Aim of the exercise:
Write out each line of the listing below that contains the string "value", counting only matches with the same capitalization.

Material shown:
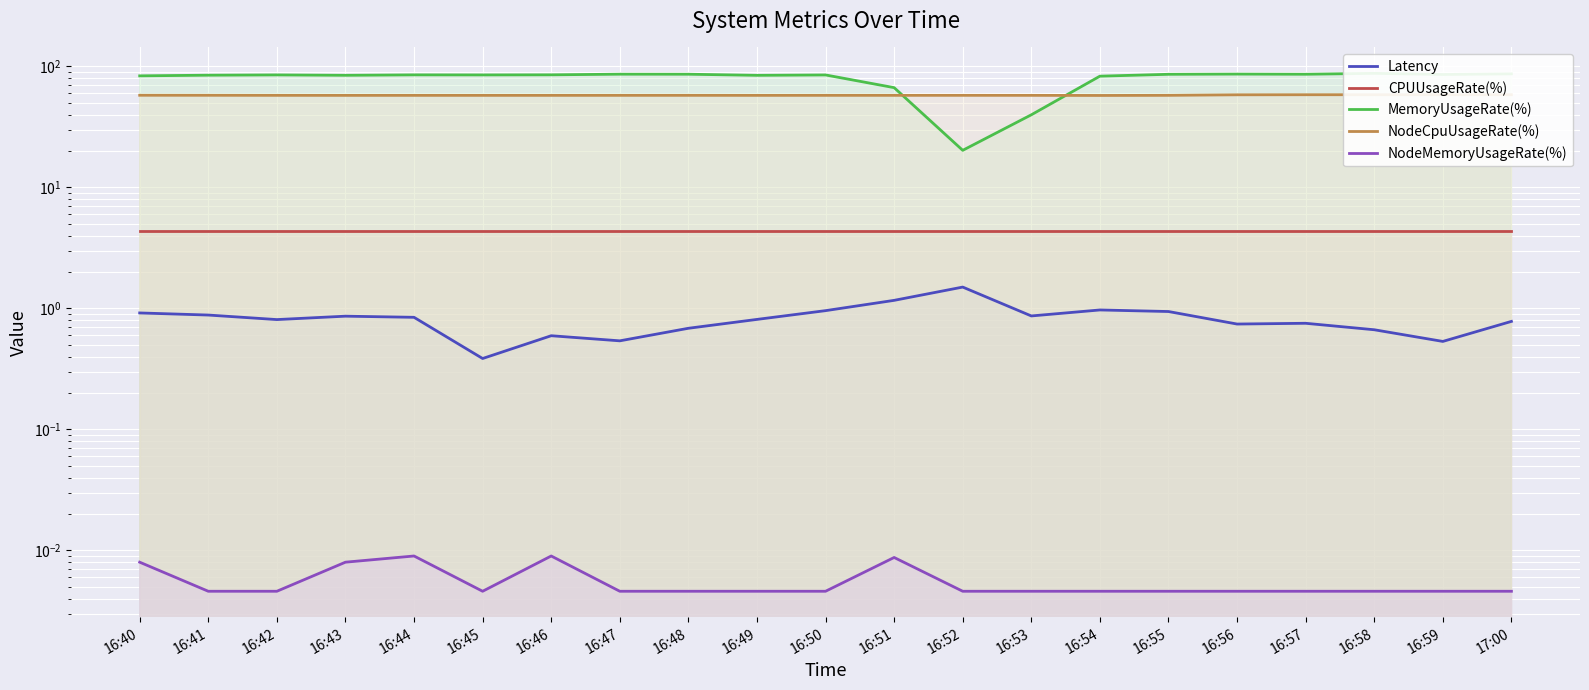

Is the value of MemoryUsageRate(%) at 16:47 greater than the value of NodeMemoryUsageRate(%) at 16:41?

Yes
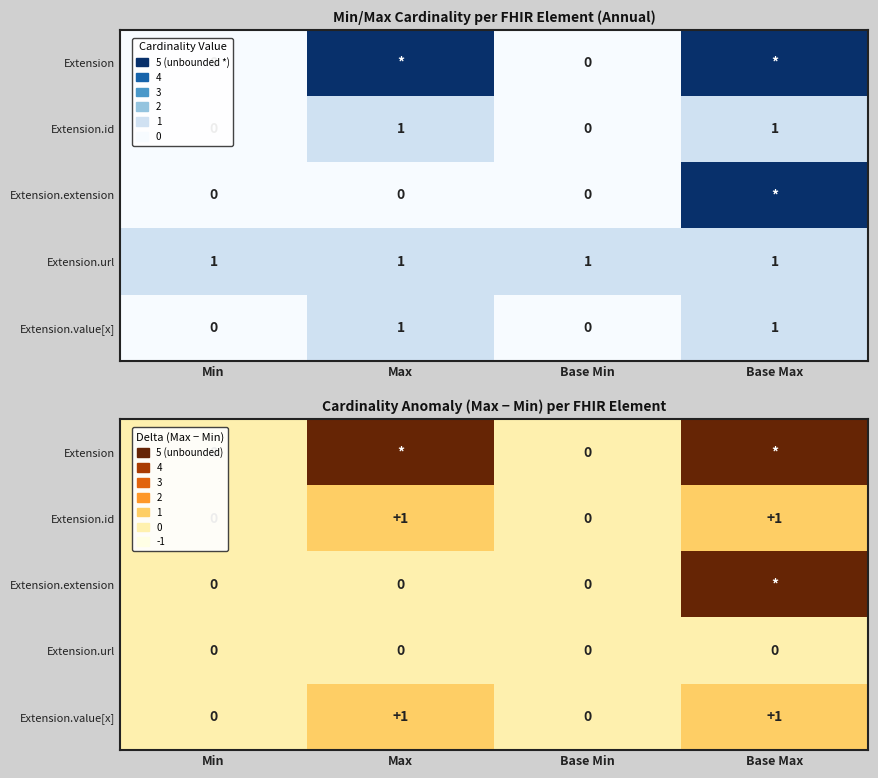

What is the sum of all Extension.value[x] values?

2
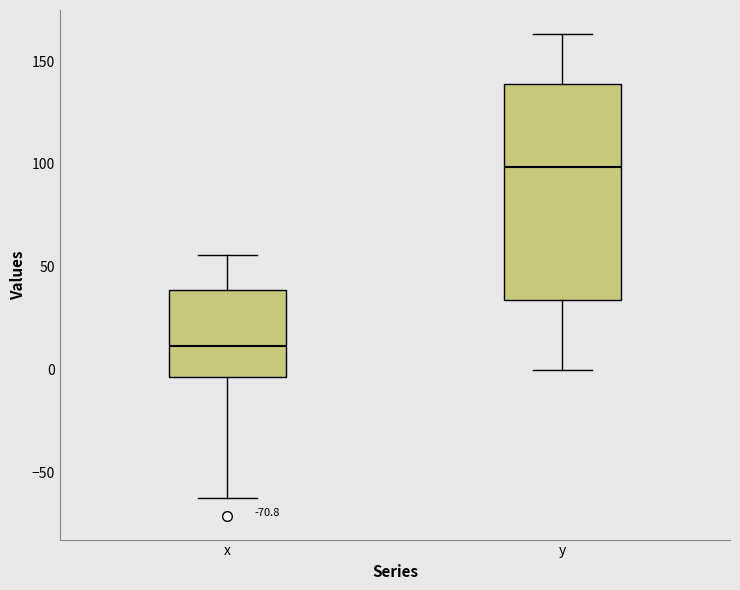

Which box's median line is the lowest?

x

Solution to the problem:
Is the value of MemoryUsageRate(%) at 16:47 greater than the value of NodeMemoryUsageRate(%) at 16:41?
What is the sum of all Extension.value[x] values?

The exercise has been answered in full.